Sous l’influence de l’opposition, à la voix de MM. Layard et Lyndsay, une association s’est formée dans l’intérêt de la cause ; elle doit la servir par les moyens d’usage : souscriptions, meetings, rapports, pétitions. Elle a débuté par une grande assemblée dans le théâtre de Drury-Lane, où des harangues successives ont proclamé sous toutes les formes le nouveau cri : The right men in the right places, et elle a élu domicile près du Strand, King William-Street. C’est ainsi que l’idée d’une réforme administrative a été lancée dans le public ; mais en elle-même elle venait de plus loin. La première attaque un peu vive est partie d’un écrivain qui ne dit rien à demi et qui cherche le neuf tantôt par un besoin sincère de sa forte imagination, tantôt par un motif moins ingénu, l’amour de l’effet. On dirait que sa fantaisie le conduit plus que sa raison. Il lui faut absolument trouver à contredire et à blâmer dans son pays et dans son temps, et pourvu qu’il se passionne et qu’il surprenne, il n’est pas fort difficile dans le choix des moyens ni des sujets. Obscur, incohérent, outré, il rachète tout par une verve vraie et par une originalité naturelle que ne réussit point à compromettre sa singularité cherchée.
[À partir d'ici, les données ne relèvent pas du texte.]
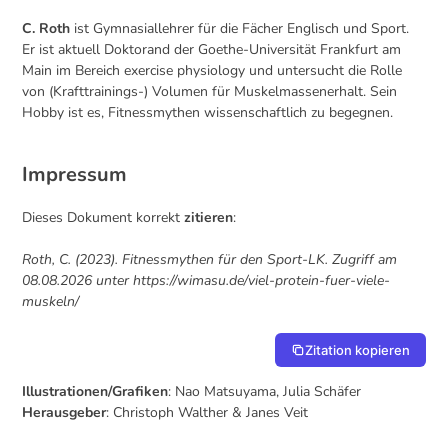
C. Roth
ist Gymnasiallehrer für die Fächer Englisch und Sport.
Er ist aktuell Doktorand der Goethe-Universität Frankfurt am
Main im Bereich exercise physiology und untersucht die Rolle
von (Krafttrainings-) Volumen für Muskelmassenerhalt. Sein
Hobby ist es, Fitnessmythen wissenschaftlich zu begegnen.
Impressum
Dieses Dokument korrekt
zitieren
:
Roth, C. (2023). Fitnessmythen für den Sport-LK. Zugriff am
08.08.2026 unter https://wimasu.de/viel-protein-fuer-viele-
muskeln/
Zitation kopieren
Illustrationen/Grafiken
: Nao Matsuyama, Julia Schäfer
Herausgeber
: Christoph Walther & Janes Veit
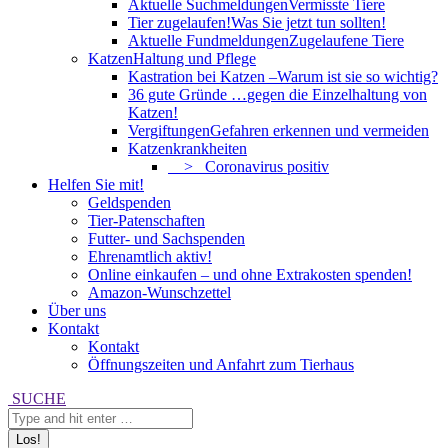
Aktuelle Suchmeldungen
Vermisste Tiere
Tier zugelaufen!
Was Sie jetzt tun sollten!
Aktuelle Fundmeldungen
Zugelaufene Tiere
Katzen
Haltung und Pflege
Kastration bei Katzen –
Warum ist sie so wichtig?
36 gute Gründe …
gegen die Einzelhaltung von
Katzen!
Vergiftungen
Gefahren erkennen und vermeiden
Katzenkrankheiten
> Coronavirus positiv
Helfen Sie mit!
Geldspenden
Tier-Patenschaften
Futter- und Sachspenden
Ehrenamtlich aktiv!
Online einkaufen – und ohne Extrakosten spenden!
Amazon-Wunschzettel
Über uns
Kontakt
Kontakt
Öffnungszeiten und Anfahrt zum Tierhaus
Search:
SUCHE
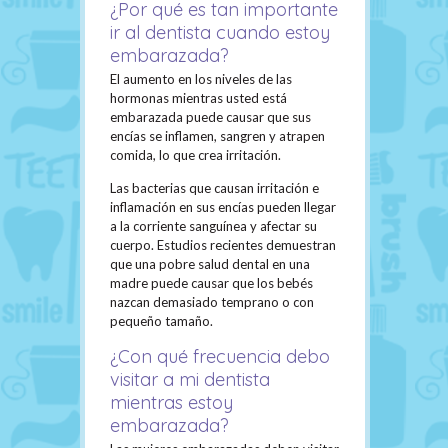
¿Por qué es tan importante
ir al dentista cuando estoy
embarazada?
El aumento en los niveles de las
hormonas mientras usted está
embarazada puede causar que sus
encías se inflamen, sangren y atrapen
comida, lo que crea irritación.
Las bacterias que causan irritación e
inflamación en sus encías pueden llegar
a la corriente sanguínea y afectar su
cuerpo. Estudios recientes demuestran
que una pobre salud dental en una
madre puede causar que los bebés
nazcan demasiado temprano o con
pequeño tamaño.
¿Con qué frecuencia debo
visitar a mi dentista
mientras estoy
embarazada?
Le lecteur se rappelle-t-il une certaine brochure politique de Balzac, ou seulement sa manière de parler gouvernement et administration dans ses romans, et de trancher avec une intrépidité fabuleuse sur les choses et les personnes, comme si nul avant lui ne s’était douté de rien[1] ? Il y a du Balzac dans la manière de M. Carlyle. Voyez son pamphlet intitulé : Downing-Street, 1850. C’est là que tous les offices de Downing-Street, c’est-à-dire les bureaux des principaux ministères, sont définis par ce nom : nids de chouettes (owleries). Ce sont, dit l’auteur, de singulières entités ; qui les a faites ? Nul ne le sait. A juger par le résultat, il n’y a que deux suppositions : l’ouvrage est mal fait, ou c’est un mauvais ouvrage à faire. Le plus stupide subalterne s’en acquitterait aussi bien que toute la cohorte du red tapeism[2]. (C’est là que je crois avoir vu pour la première fois ce mot qu’on lit partout aujourd’hui et par lequel il faut entendre : routine bureaucratique.) Mais qui ne sait la puissance de l’humaine stupidité une fois qu’elle s’est bien installée ? L’hercule réformateur, sir Robert Peel, ou tout

  1. Dans un des documens de l’enquête sur l’administration, on a très sérieusement cité une page de Balzac extraite, je crois, du roman intitulé les Employés.
  2. Le lacet rouge, red tape, sert à faufiler ensemble les pièces administratives, et de là l’adjectif red tapish pour désigner les gens de bureau.